Making Room for Abolition is a body of work that imagines a world without police and prisons by making speculative worlds through the lens of a home. This work explores the contours of possible abolitionist worlds by crafting speculative domestic artifacts; imagining, writing and reading speculative stories; and interweaving those dispatches from abolitionist imaginaries with conversations about present-day abolitionist practices.

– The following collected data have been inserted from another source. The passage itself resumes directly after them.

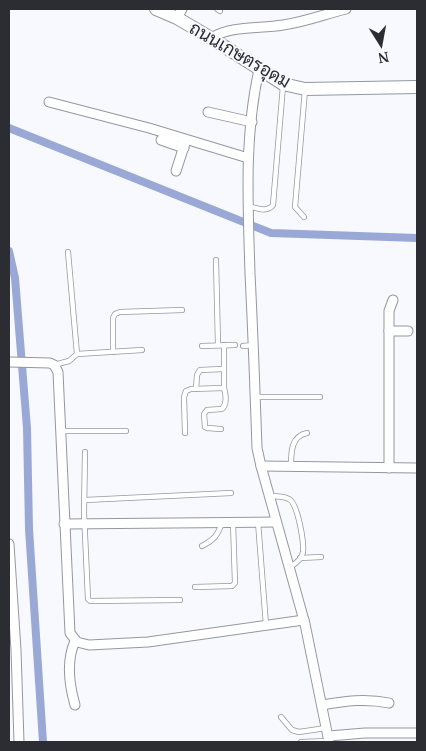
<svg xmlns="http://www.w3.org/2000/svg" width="426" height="751" viewBox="0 0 426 751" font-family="'PT Serif',Sarabun,serif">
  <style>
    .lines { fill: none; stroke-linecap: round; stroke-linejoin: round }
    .canal { stroke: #9aa8d5; stroke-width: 8 }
    .lane-casing { stroke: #9497a3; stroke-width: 6 }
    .street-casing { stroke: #9497a3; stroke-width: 11 }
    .secondary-casing { stroke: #9497a3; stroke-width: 14 }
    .lane { stroke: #fff; stroke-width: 4.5 }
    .street { stroke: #fff; stroke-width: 9 }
    .secondary { stroke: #fff; stroke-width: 12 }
    .labels { text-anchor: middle; stroke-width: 4; stroke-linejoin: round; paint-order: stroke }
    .street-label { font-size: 18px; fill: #2c2d32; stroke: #f8f9fe }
  </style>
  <rect width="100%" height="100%" fill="#f8f9fe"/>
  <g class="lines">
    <g class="canal">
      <polyline points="9,128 271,233 417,238"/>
      <polyline points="9,251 15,278 27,428 29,529 43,742"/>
    </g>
    <defs>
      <g id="lane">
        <polyline points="217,9 220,11"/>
        <path d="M248,206C257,208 267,213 273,205L283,86"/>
        <polyline points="304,217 295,207 305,90"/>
        <polyline points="216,260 218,345"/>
        <polyline points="202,346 235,345"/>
        <polyline points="243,346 253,345"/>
        <polyline points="113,352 113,318 115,314 120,312 182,310"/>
        <polyline points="77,354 142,350"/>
        <polyline points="54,365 69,361 77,354 68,252"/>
        <polyline points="196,389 197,375 200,370 223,369"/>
        <polyline points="256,397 320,397"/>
        <path d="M221,429L207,428L205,427L204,414L207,410L222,409C227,404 226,395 224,388"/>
        <polyline points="60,431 126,431"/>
        <polyline points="185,433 184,397 186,391 191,389 224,388 224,345"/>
        <polyline points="85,452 84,513 88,599 90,601 180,600"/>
        <path d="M291,466C291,453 291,436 307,433"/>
        <path d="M269,496C276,496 283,496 289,499C298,504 304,542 303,552C302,559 295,564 290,567"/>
        <polyline points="85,500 231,493"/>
        <polyline points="258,522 266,625"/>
        <path d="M202,546C215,539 217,536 222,523"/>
        <polyline points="300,558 321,557"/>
        <polyline points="195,587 232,586 235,583 233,522"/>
        <polyline points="281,717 292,730 299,732 326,728"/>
        <polyline points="301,742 329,741"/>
      </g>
      <g id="street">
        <polyline points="177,18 182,9"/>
        <path d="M211,38C233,25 259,29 283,25C305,22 325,14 346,9"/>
        <path d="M259,70C244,136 248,206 250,274C253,332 255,390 257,448L261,466L305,624L329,742"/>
        <polyline points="49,102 149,128 248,158"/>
        <polyline points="208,112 252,122"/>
        <polyline points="161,140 184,148"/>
        <polyline points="176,171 186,140"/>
        <polyline points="389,331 408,331"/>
        <polyline points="9,362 50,363 54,365 58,372 70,633 77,642 89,645 148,642 304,620"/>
        <polyline points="261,466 417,468"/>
        <polyline points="389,468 389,311 393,300"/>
        <polyline points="64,524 276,522"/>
        <polyline points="9,544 16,650 19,742"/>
        <path d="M75,705C69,684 66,661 75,641"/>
        <path d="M322,705C345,701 366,698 389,703"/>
        <polyline points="329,736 365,733 417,733"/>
      </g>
      <polyline id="secondary" points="156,9 177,18 211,38 283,84 305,89 417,87"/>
    </defs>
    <use href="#lane" class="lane-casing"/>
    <use href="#street" class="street-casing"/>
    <use href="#secondary" class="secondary-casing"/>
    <use href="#lane" class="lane"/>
    <use href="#street" class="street"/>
    <use href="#secondary" class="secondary"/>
  </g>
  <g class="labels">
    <g class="street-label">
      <text transform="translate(240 55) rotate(30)" y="6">ถนนเกษตรอุดม</text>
    </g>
  </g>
  <rect width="426" height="751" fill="none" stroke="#2c2d32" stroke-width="20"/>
  <g transform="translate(381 45) rotate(169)" stroke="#f8f9fe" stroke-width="4" paint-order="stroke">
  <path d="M0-4L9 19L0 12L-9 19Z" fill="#2c2d32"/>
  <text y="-8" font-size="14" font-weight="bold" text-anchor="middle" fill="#2c2d32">N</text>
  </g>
</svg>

This work and many of the artifacts collected here first materialized as an installation of a living room from a world without police and prisons at Red Bull Arts in 2021.

About this Site

This website is an archive of abolitionist realities—futures and alternate presents—expressed as artifacts, dispatches, and essays. It presents a distributed storytelling project comprised of three different types of media that are connected in various ways: 

  • Artifacts are specific objects and sounds from (various) abolitionist realities, they may be situated in alternative pasts, presents, or futures; 

  • Essays are big-picture thematic narratives that bring artifacts in conversation with real-life interviews with abolitionist organizers, other references, soundscapes;

  • COMING SOON

    Dispatches are short stories that offer a glimpse into the world(s) in which these abolitionist realities are imagined;

Contributors

Lead Artist | executive producer

Lauren Williams (she/they) is a Detroit-based designer, researcher and educator. They work with visual and interactive media to understand, critique, and reimagine the ways social and economic systems distribute and exercise power over Black life and death.

Co-Producer | essays

Ayinde Jean-Baptiste (he/him) is an organizer turned strategist whose work is story-driven: cultivating and protecting people's voices and self-perception as capable of changing their environments or circumstances. As a multimedia storyteller, they use voice to shift culture, engaging with communities through listening, memory-making, and movement.

audio engineer

Conor Anderson (he/him) is an Audio Engineer and Producer for 101.9 WDET, ensuring quality audio content for the station from underwriting to live bands, podcasts, and broadcasts. Before joining WDET, Anderson was an ethnomusicological documentarian and the lead audio engineer for Red Bull Radio Detroit. He is a graduate of The University of Michigan, where he received a degree in Sound Media and Culture. 

Web Designer

Em Woudenberg (they/them) of Strike Design Studio offers frank consultancy and striking solutions for print and screens. With over a decade of experience, they have worked with notable brands and have exhibited their work across the world.

Studio Photographer

Radical Play, led by Na Forest Lim, they/them, is a photo and film studio that makes art to share unique + beautiful truths of Detroit artists, BIPOC, queer, disabled, immigrants, sex workers, & other marginalized individuals. Their creative purpose is to shift unbalanced personal narratives and transform societal issues.

Acknowledgments

This work, from 2021 through today, was made possible with funding from the Detroit Justice Center, Art 4 Justice Fund, The Center for Cultural Power, Race Forward, and Taubman College of Architecture and Urban Planning.

Artifact
From Caracoles to Turtle Island
Black and Indigenous Liberation from Chiapas to Detroit
September
2114

A book cataloguing Mary Williams' movement work and life. The back cover reads, "In this collection of essays laced with deep political analysis, anecdotes on movement work, and reflections on relationship-building in the midst of global turmoil, we witness Mary's travels—literal and metaphorical—between Michigan and Chiapas, where she encountered and studied the Zapatista Caracoles and their respective Juntas de Buen Gobierno or Good Governance Boards. As the rebels in the southeast say, the Caracoles serve as 'windows to see us inside and for us to see outside,' that of 'megaphones to get our word out and to hear the ones far away.' Amidst a climate crisis that, for the first time in contemporary history, began to shift notions of statehood and nationhood in regions of the United States most vulnerable to flooding, she and her collaborators stitched together new governance practices back and forth between Chiapas and Detroit much in the way she composed her acclaimed quilts."